The dilemma: Where have all the good times gone for Gap? In its 1990s heyday, no self-respecting e-trepreneur would be seen meeting his VC partner in the Valley without a pair of Gap's trademark khakis. But in recent years the company has lost its way...

Last Updated: 09 Oct 2013

The San Francisco-based retailer was admired by mall shoppers and retail insiders as a sassy innovator. But Gap's bubble burst along with the one. With continually declining sales, lacklustre and confused brand identities (Gap, Old Navy and Banana Republic), fierce high street competition and a corporate culture mired in centralised bureaucratic decision-making, the company has lost its West Coast mojo. Its performance over Christmas was the straw that broke the camel's back, with a 10% drop in takings. The highly public ousting of CEO Paul Pressler quickly followed in January, and the founders' son Robert Fisher has taken on the mantle of interim CEO until a permanent replacement is found to bring about a Gap 2.0.

The spin

Gap's decline has been so relentless that Fisher Jnr has found it easier to simply 'fess up to problems rather than try to spin the group out of its deep hole. His focus is on the promise of an optimistic future, where the creativity has been 'reignited' and the prestige of the Gap brand returned.

The straight talk

Sales and profits at Gap and Old Navy have been in decline since the second half of 2004. The group's latest quarterly results revealed a fall in profit of 35%. Same-store sales fell 7%. The root causes of its financial woes centre on the loss of the creative energy that had made it so successful in the '90s.
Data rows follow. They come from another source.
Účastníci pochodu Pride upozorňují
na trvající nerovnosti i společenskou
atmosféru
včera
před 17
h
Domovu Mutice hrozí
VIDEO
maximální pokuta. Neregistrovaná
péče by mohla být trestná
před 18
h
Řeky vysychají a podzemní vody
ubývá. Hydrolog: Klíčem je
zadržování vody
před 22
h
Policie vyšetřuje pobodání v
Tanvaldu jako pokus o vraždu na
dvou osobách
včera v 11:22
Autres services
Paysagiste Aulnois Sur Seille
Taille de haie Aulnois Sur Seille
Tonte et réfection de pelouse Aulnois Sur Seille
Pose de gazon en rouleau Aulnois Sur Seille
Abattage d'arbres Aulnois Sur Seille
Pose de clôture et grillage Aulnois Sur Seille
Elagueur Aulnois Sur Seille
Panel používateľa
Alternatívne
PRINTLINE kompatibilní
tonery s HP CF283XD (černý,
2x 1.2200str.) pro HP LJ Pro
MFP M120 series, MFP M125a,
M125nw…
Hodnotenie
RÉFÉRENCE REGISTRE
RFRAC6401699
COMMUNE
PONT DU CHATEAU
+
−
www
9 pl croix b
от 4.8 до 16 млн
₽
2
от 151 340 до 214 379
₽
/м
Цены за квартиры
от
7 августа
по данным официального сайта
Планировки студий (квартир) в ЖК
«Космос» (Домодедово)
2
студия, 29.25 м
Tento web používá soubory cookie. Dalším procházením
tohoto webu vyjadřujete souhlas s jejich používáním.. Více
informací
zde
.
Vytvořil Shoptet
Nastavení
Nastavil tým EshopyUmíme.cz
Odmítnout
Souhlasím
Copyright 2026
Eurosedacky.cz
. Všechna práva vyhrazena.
Fisher's diagnosis was that 'we almost tried to institutionalise creativity'. Pressler (ex-Walt Disney) was blamed for instituting group processes at the expense of creative freedom: decision-making and sourcing became increasingly centralised, stifling the initiative of each brand leader. 'We've become too bureaucratic and overly analytical,' said Fisher. 'That's not appealing to the people in merchandising and design.' How to fix it? 'I really think we've got to return to our creative roots. That doesn't mean we're not going to be fiscally disciplined. We can do both.'

The verdict

The search for a new CEO continues. In the meantime, Fisher is busy replacing senior management in an effort to refocus and reinvigorate a once sparkling retailer. Will Gap's 40th birthday in 2009 be something to celebrate or the culmination of a mid-life crisis? We'll have to wait and see.